It all sounds very Dog Day Afternoon, and a homage to the Al Pacino classic is clearly the intention of co-writers Art Edler Brown and Tracy Fraim. Director Tamra Davis also plays up cheeky nods to movies like Speed, Butch Cassidy And The Sundance Kid, even Thelma&Louise. Yet for all this, Best Men is much more that the sum of its plagiarised parts - it's a cracking action comedy full of snappy dialogue and colourful characters.
Brad Dourif (One Flew Over The Cuckoo's Nest), steals all his scenes as a bitter Vietnam vet, but everyone in the small cast shines. Dean Cain, in his first big-screen leading role, sends up his macho Superman image by playing a gay character, while Drew Barrymore is spunky good fun as the bride who turns up in full wedding regalia.
And good fun is the best way to describe this eccentric low-budget pic, which plays like a Tarantino wannabe on laughing gas.

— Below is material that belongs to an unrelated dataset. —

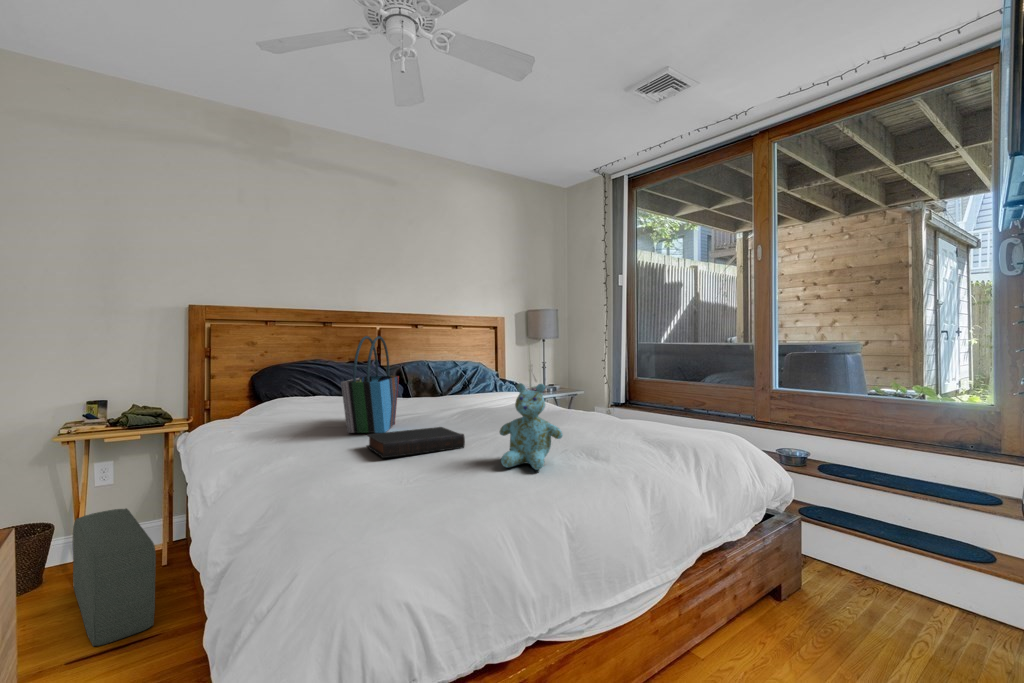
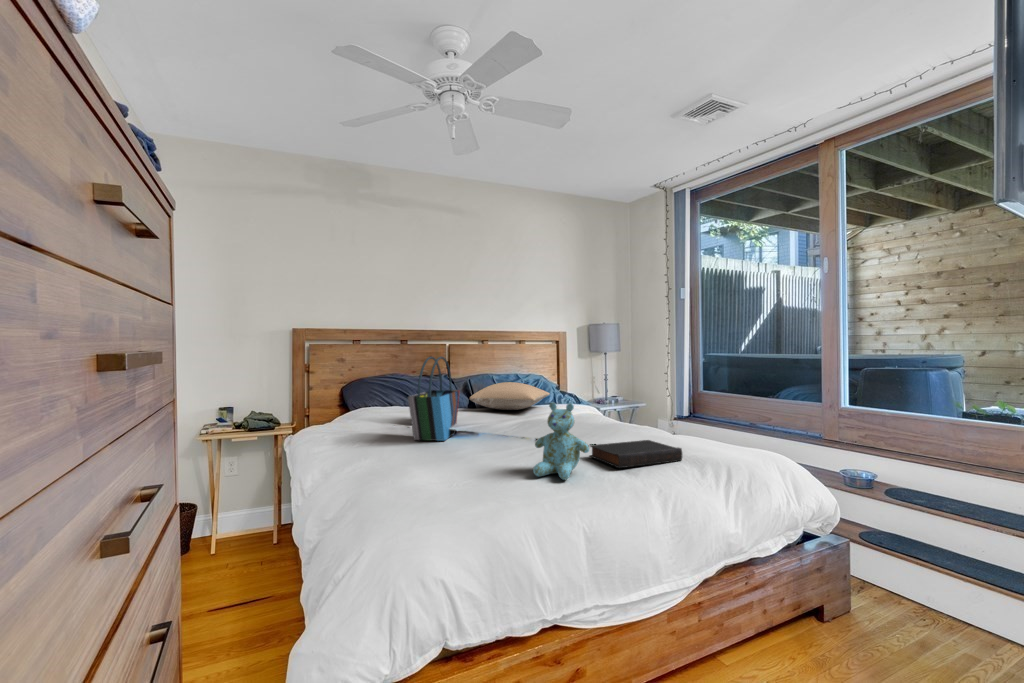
pillow: none [407,368,494,398] -> present [470,382,550,410]
book: present [367,427,465,458] -> present [590,440,682,468]
pouf: present [73,508,156,646] -> none [209,495,267,602]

Blocks won't be busted by it, but its witty script and cunning little plot show that it's richer and more rewarding than many a bigger movie - and at 90 minutes, there's plenty of time for a pint and a laugh afterwards.
With a quick nod in homage to Dog Day After-noon, and a cluster of impressive performances from its cast, this peanuts-for-budget, action-comedy heist movie is fast, funny and as smart as the leading men's suits.